» **SOURCE DATA**
——————

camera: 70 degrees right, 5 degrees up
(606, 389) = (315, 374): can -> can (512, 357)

——————

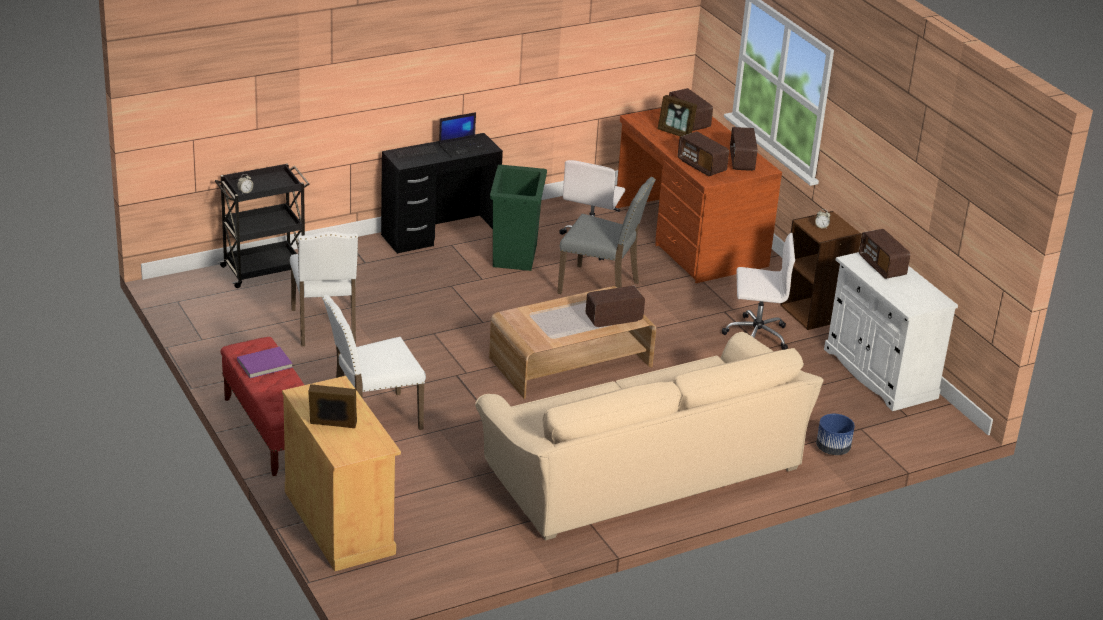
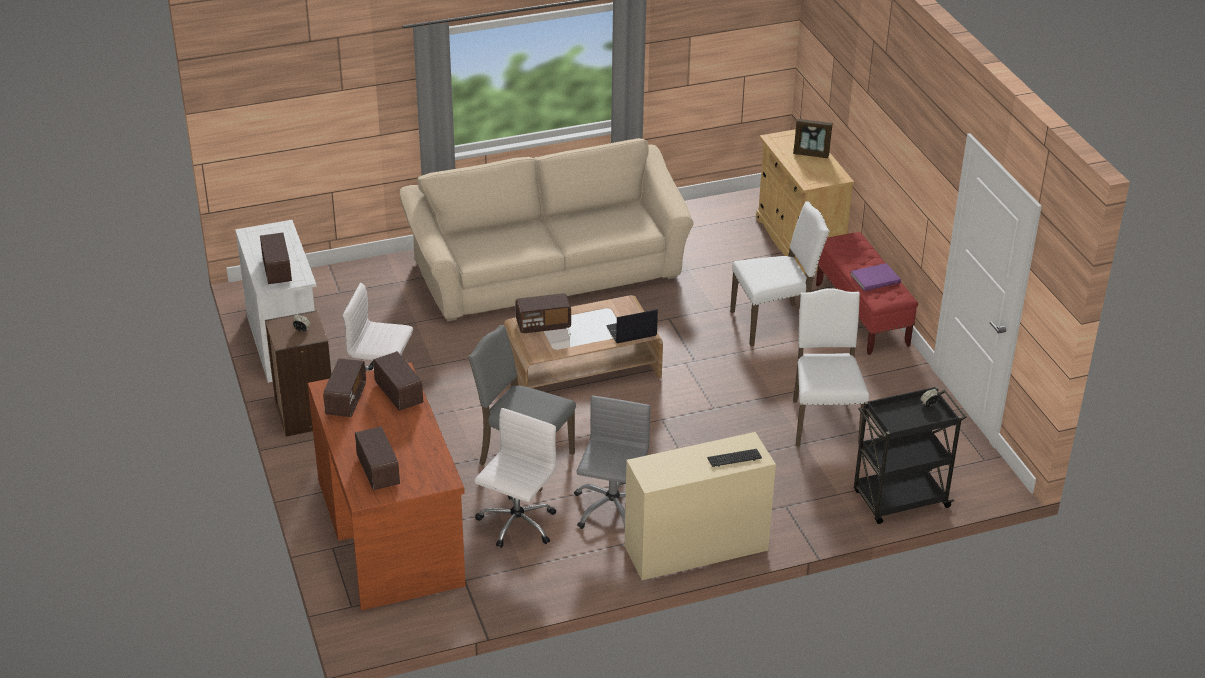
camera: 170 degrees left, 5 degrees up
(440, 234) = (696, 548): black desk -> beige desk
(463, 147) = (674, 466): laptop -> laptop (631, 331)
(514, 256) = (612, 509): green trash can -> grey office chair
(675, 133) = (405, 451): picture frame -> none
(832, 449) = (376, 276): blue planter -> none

——————

» **EXERCISE INSTRUCTIONS**
Please give back exactly the lines of the listing above that run from the one containing "(440, 234) = (696, 548): black" through the one containing "(832, 449) = (376, 276): blue planter -> none", and only those.

» **SOLUTION**
(440, 234) = (696, 548): black desk -> beige desk
(463, 147) = (674, 466): laptop -> laptop (631, 331)
(514, 256) = (612, 509): green trash can -> grey office chair
(675, 133) = (405, 451): picture frame -> none
(832, 449) = (376, 276): blue planter -> none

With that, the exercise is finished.